A Willful Woman…

Thoughts about books from a romance addict.

TBR Challenge: Again by Kathleen Gilles Seidel

on June 16, 2021

CN: Miscarriage. Past death of a child sibling. And though there are uncomplicated gay characters, there are a few slighting references to other sorts of queerness — more ignorant than malicious, I think.

The theme: A one word title.

Why this one: Another author I’m trying to complete.

I expected this post to be late, since I only started the book Monday night. But it was like a very bingeable t.v. show — a backstage dramedy — and I couldn’t stop reading. Like other Seidel stories, it might be classified more as “women’s fiction” than romance, these days — though that would be an odd category, because I think we get far more hero point of view than heroine. In any event, it was tremendous fun.

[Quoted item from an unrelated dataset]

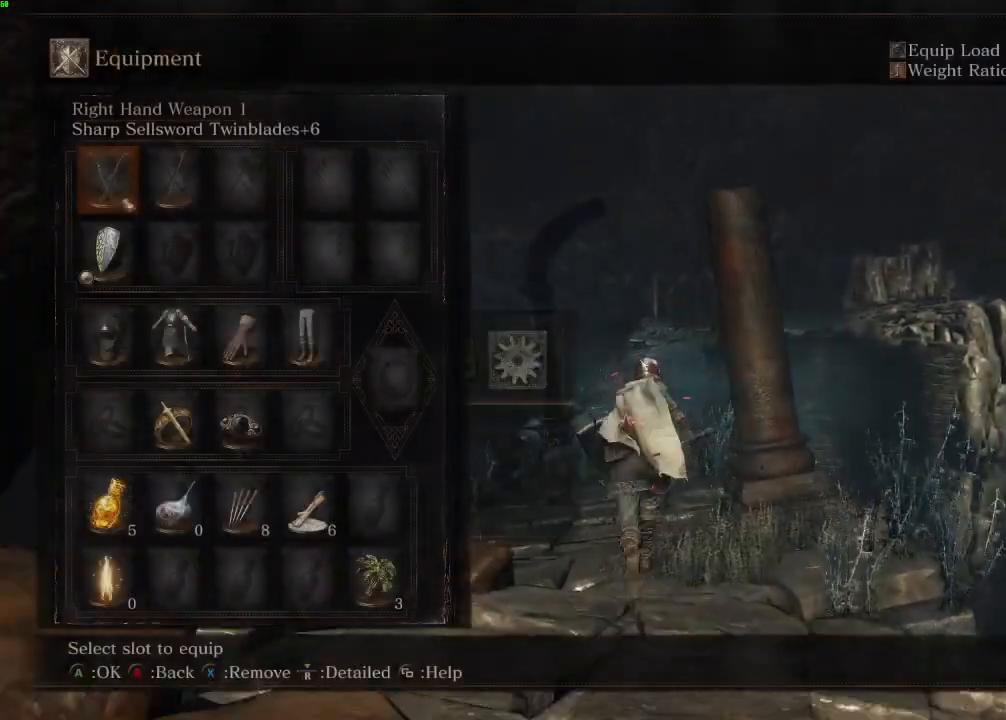
{"keys": ["right", "space", "w"], "mouse": [], "events": [[400, "r", "down"], [467, "right", "down"], [483, "r", "up"]]}
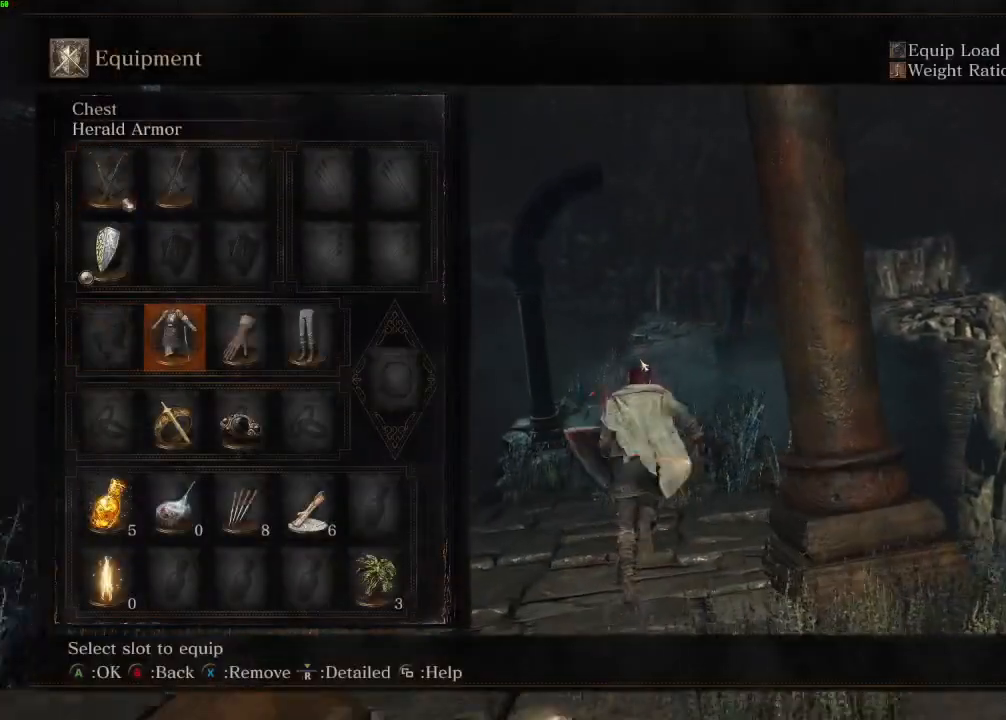
{"keys": ["space", "w"], "mouse": []}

Actor Alec is rather different from many of his colleagues on soap operas, who are all about the drama; he just wants to be a professional amongst other professionals. But he has a hard time not stepping in when others aren’t doing their jobs, and when he happens to be there when pregnant head writer Jenny starts to miscarry, he can’t help noticing someone’s really not doing his job: Brian, Jenny’s long-time lover and the father of the baby, who barely acknowledges anything has happened.

Alec’s ingrained chivalry makes him feel tenderly towards Jenny, and then to his horror, he realizes it’s gone farther than that: he’s in love with her.

This couldn’t be happening. Not to him. He was sensible, he was down-to-earth, he was Canadian.

This personal drama happens amidst the day-to-day workings of “Her Lady’s Chamber,” a soap opera set during the Regency. As Alec quickly realizes, Jenny — creator and writer of the show — has put a lot of her own relationship into it, some parts consciously, some decidedly not. As the characters develop, and especially as Alec creates his role as a villain, the parallels start to become uncomfortably obvious to both of them.

It’s a fantastic use of the story within a story format. As often with Seidel, it’s not very subtle storytelling, with a lot more tell than show. But it’s just so interesting and satisfying. And though it’s dated (amusingly, one of Alec’s previous soap operas was called “Passions” — several years before that show existed) and barely steamy, anyone who enjoyed “Downton Abbey” or “Bridgerton,” or likes reading about acting and backstage life, should give it a try.


5 responses to “TBR Challenge: Again by Kathleen Gilles Seidel

  1. KeiraSoleore says:

    I enjoyed this book very much. It was my first Seidel. I’d seen it recommended multiple times, so I took the plunge, and I’m glad I did.

  2. WhiskeyintheJar says:

    Well this sounds different and good. The story within a story can get messy for me sometimes, it needs a steady hand but sounds like the author pulled it off. I feel like this book could have a surge in popularity because of, like you said, Bridgerton; people would like thinking about those actors have some on-set romances. I’m going to have to pick this one up when I get the chance. Thanks for the great review!

  3. Kaetrin says:

    I picked this one up for 99c just last week!